[[ GIVEN ENTRIES open ]]
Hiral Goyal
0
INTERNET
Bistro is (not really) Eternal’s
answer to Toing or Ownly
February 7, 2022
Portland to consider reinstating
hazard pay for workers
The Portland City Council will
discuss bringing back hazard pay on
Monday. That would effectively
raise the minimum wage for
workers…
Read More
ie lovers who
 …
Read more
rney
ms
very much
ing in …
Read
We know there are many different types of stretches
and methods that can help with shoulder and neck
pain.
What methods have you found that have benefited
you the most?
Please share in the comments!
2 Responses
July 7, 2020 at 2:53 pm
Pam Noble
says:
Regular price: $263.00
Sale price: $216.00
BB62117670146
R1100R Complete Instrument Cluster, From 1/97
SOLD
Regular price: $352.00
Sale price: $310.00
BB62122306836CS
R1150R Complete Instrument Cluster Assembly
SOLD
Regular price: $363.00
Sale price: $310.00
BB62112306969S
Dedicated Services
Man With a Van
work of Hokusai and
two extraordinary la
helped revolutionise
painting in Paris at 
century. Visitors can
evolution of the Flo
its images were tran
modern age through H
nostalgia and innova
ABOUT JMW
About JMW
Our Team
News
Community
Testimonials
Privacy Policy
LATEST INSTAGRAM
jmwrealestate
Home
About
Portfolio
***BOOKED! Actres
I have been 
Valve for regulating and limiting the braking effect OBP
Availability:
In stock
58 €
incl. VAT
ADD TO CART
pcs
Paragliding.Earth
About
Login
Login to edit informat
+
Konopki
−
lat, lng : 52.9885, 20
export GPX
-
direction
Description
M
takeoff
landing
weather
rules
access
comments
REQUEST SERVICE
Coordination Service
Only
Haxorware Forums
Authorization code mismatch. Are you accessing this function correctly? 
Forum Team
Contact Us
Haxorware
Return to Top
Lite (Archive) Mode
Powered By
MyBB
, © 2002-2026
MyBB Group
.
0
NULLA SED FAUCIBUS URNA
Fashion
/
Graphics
[[ GIVEN ENTRIES closed ]]
PROMPT: Write out each line of the data that holds the string "Regular".

OUTPUT FOR THIS EXERCISE:
Regular price: $263.00
Regular price: $352.00
Regular price: $363.00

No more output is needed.